Diversas y emotivas voces se están levantando para aplaudir de pie a la emblemática personalidad y valiente actitud de la fiscal general del Estado, Dra. Lady Diana Salazar Méndez, quien, ejerciendo las facultades previstas en la Constitución y la Ley, desde su valentía femenina, afro-ecuatoriana, montó el gran operativo METÁSTASIS, que le permitió poner en evidencia una lacerante realidad, en la que aparecen comprometidas ciertas estructuras del Estado, en contubernio con el narcotráfico y la delincuencia organizada, que están imponiéndonos una cultura de violencia y de muerte.

¿Qué antecedentes teníamos de todo esto? Desde la experiencia político-administrativa del país, sabíamos que el cáncer de la corrupción, vinculada al narcotráfico y la delincuencia, venía haciendo metástasis hasta llegar a las más altas esferas del Estado, dejando a la ciudadanía sumergida en la indefensión. Sabíamos que hemos tenido fiscales generales del Estado que no tuvieron el coraje y patriotismo necesarios y suficientes para investigar, diagnosticar y curar al país de este cáncer invasivo. Sabíamos que ciertas autoridades, responsables de imponer el orden, guardaron un deleznable silencio cómplice y encubridor frente a los delitos que se venían cometiendo.
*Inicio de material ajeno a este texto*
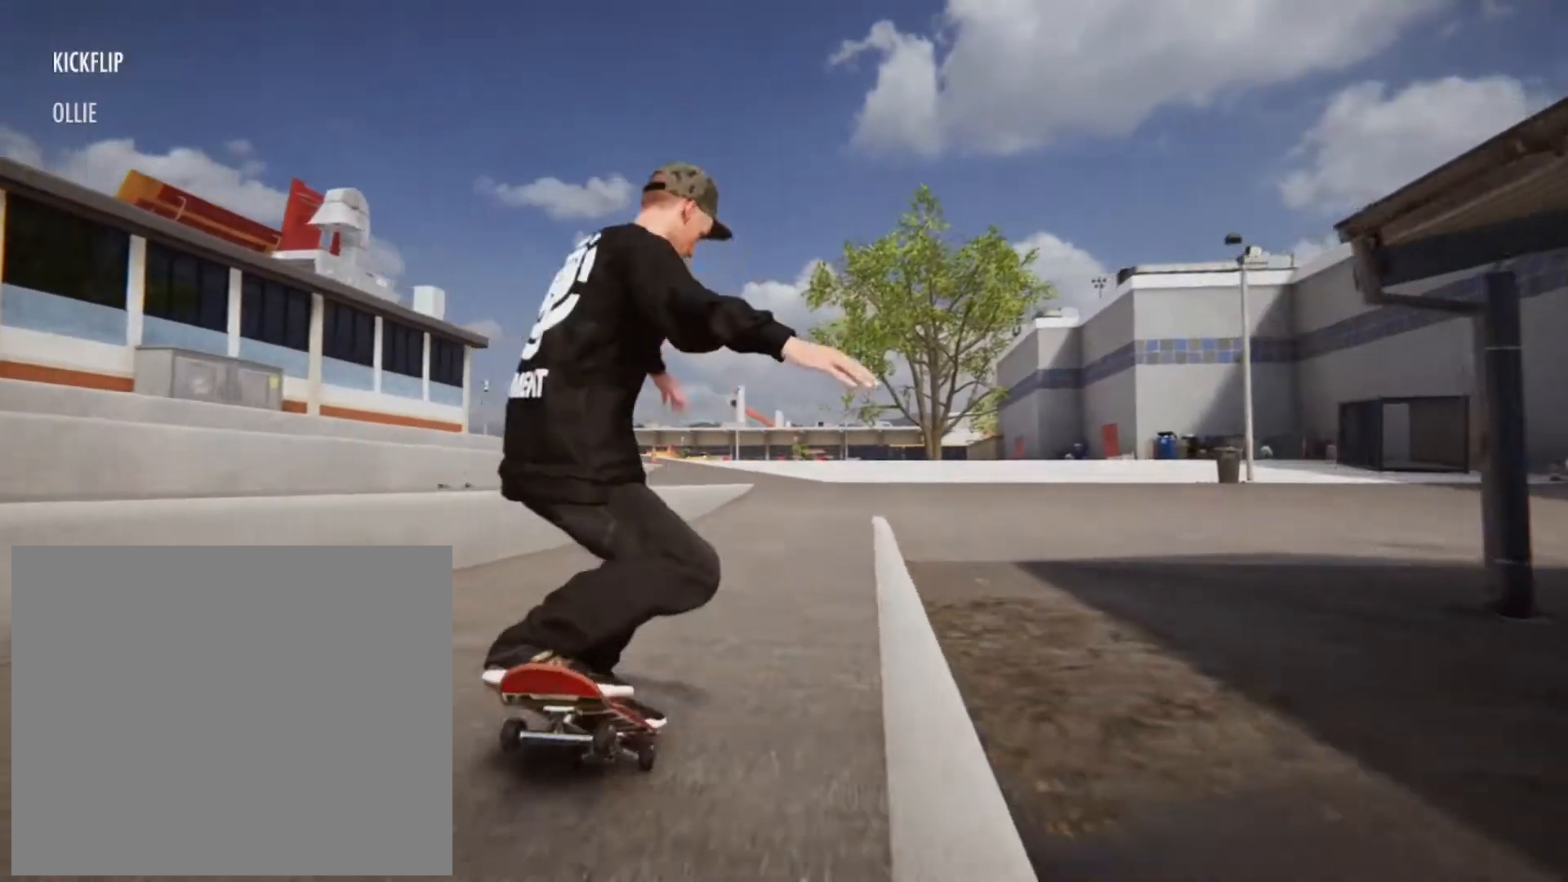
{"buttons": [], "left_stick": "up", "right_stick": "up", "events": [[120, "L2", "down"], [320, "L2", "up"]]}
Sabíamos que había una decepción nacional frente al Estado, que se mostraba incapaz de identificar y castigar con severidad a los responsables, a pesar de estar facultado por la Constitución y la Ley.

Por estos nefastos antecedentes, resulta admirable y digna de encomio la histórica actitud de la señora fiscal general del Estado, porque rompe esquemas y derriba cierta cosmovisión machista, demostrando que la alta responsabilidad jurídica y la gran valentía para enfrentar duramente a la delincuencia, tomando decisiones fuertes, no son, ni serán patrimonio de exclusividad masculina, sino de dignas personalidades probas, formadas integralmente en el hogar, con principios y valores no negociables, que hacen respetar los códigos éticos y legales que deben regir la vida de la familia, la sociedad y el Estado.

A la dignísima señora fiscal general, tenaz luchadora contra quienes actúan al margen de la Ley, baluarte de la paz ciudadana, abanderada del patriotismo y del respeto a los derechos humanos, la Presidencia de la República debe darle toda la protección necesaria y suficiente para garantizar su vida y la de su familia. Nos corresponde a todo el pueblo ecuatoriano, no involucrado en estas mafias delictivas, visibilizar nuestra presencia y cerrar filas con un respaldo nacional que le dé suficiente fortaleza a esta HEROÍNA DE LA PATRIA, para que pueda continuar con firmeza por el camino de la depuración del Estado y de la sociedad. Estaremos vigilantes de que sea respetada su seguridad, señora fiscal.